EXERCISE BRIEF: Report back every line of the entries that contains "Andrew", exactly as written.

Dataset records
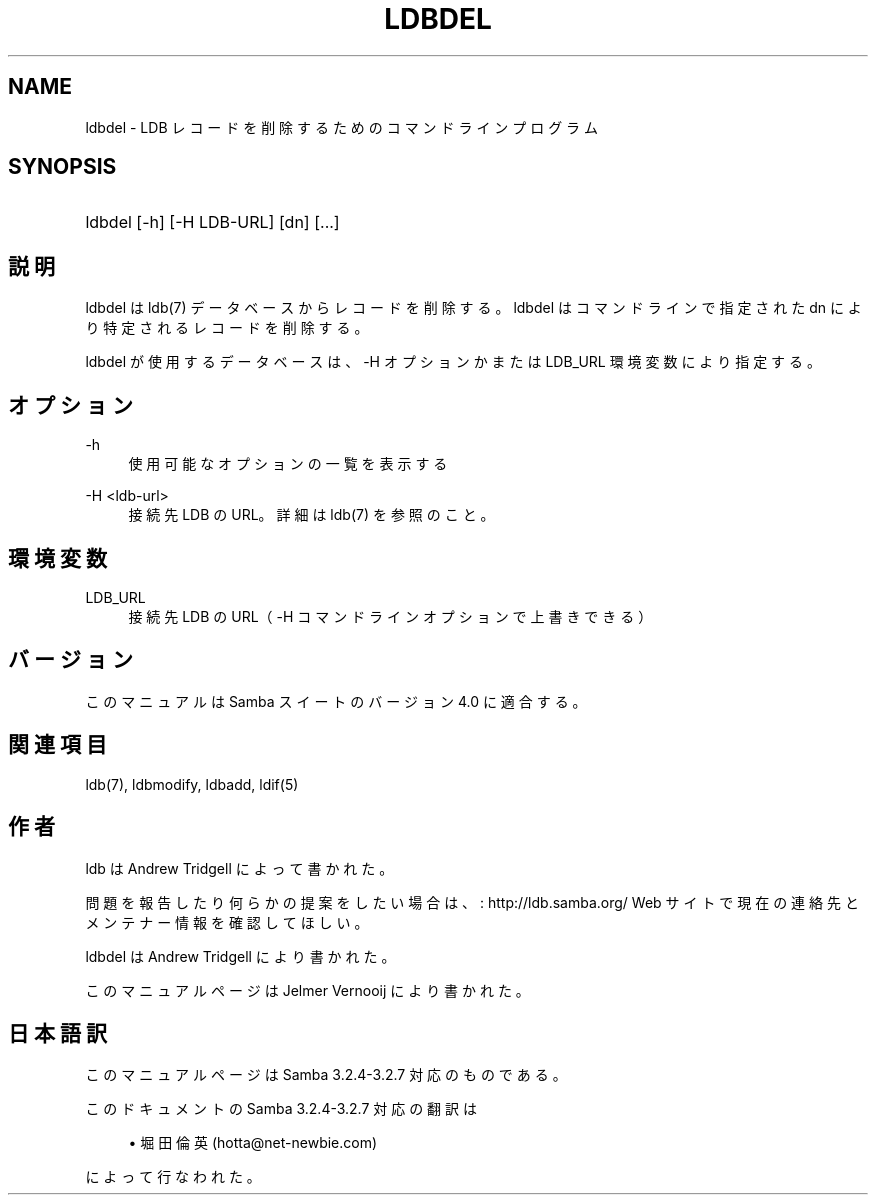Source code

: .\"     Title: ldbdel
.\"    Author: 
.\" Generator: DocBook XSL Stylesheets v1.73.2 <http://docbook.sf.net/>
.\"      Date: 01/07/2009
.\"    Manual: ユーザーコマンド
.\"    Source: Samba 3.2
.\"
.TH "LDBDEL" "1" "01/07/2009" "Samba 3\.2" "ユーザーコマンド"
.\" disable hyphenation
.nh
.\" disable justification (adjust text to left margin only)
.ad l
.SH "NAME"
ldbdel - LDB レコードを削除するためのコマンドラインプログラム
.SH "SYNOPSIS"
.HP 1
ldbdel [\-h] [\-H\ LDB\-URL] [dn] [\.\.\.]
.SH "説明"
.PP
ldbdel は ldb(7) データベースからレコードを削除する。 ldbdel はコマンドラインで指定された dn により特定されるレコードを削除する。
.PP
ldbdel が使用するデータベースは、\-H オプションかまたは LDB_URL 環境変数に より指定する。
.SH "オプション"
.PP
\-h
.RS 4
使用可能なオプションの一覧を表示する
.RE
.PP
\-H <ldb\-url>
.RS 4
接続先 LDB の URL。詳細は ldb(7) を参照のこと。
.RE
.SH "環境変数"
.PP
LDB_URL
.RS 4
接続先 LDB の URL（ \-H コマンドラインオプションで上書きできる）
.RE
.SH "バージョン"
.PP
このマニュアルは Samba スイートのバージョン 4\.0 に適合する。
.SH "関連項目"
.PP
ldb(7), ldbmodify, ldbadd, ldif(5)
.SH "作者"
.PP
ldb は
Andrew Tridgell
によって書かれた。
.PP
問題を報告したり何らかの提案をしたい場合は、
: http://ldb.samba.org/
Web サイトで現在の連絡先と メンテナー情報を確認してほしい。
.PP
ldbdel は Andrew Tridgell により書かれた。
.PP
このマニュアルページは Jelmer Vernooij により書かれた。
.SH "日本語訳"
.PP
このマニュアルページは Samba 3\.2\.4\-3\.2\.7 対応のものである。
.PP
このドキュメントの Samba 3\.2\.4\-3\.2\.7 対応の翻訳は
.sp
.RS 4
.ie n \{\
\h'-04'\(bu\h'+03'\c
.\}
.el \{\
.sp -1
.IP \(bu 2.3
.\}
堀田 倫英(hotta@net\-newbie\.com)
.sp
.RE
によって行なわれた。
...
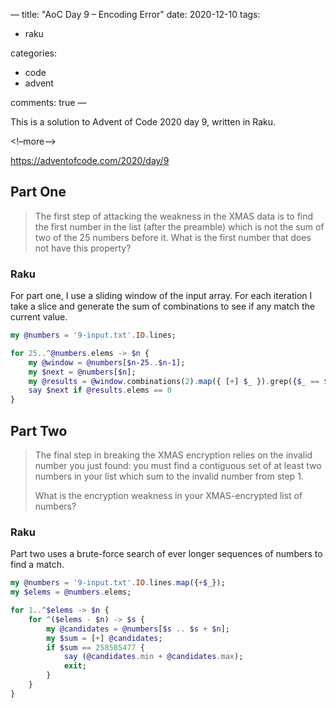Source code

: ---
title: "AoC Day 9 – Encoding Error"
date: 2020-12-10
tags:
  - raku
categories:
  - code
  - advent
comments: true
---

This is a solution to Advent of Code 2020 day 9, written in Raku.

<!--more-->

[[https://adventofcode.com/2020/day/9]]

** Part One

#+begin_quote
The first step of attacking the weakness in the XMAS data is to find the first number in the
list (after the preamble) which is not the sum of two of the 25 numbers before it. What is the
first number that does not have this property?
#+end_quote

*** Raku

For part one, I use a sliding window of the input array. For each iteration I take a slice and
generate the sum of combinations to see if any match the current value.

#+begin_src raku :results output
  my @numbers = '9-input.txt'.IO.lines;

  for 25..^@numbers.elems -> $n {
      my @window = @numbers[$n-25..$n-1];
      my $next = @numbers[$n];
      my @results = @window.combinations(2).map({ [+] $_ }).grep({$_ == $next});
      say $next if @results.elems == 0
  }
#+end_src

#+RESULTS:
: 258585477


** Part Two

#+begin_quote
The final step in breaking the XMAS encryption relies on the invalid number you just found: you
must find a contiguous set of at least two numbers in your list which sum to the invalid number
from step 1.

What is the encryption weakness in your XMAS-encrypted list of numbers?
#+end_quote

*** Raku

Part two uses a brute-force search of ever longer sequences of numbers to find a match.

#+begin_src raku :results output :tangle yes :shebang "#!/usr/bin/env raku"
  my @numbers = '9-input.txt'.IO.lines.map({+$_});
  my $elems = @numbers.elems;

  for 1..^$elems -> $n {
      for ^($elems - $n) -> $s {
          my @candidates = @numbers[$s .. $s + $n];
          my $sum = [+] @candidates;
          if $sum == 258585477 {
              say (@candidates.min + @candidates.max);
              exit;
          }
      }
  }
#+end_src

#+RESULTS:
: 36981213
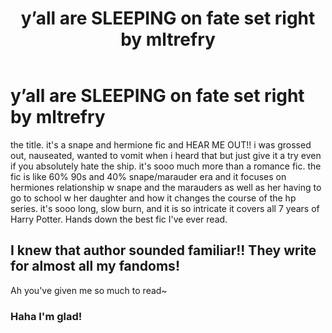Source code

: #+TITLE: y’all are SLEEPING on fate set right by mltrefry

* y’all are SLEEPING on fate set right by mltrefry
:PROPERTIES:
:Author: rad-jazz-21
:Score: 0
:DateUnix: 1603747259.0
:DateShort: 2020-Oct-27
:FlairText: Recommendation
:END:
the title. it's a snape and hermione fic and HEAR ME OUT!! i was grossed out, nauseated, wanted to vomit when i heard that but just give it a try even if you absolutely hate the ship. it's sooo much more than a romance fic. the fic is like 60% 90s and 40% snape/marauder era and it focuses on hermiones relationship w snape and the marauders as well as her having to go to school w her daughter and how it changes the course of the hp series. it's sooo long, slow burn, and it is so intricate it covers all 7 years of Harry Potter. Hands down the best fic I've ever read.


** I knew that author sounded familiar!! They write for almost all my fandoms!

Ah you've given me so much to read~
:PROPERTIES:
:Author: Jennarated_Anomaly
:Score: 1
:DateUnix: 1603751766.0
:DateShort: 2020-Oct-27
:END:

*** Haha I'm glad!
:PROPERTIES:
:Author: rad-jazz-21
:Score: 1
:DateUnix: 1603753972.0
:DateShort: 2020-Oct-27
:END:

ANSWER BOX:
Andrew Tridgell
ldbdel は Andrew Tridgell により書かれた。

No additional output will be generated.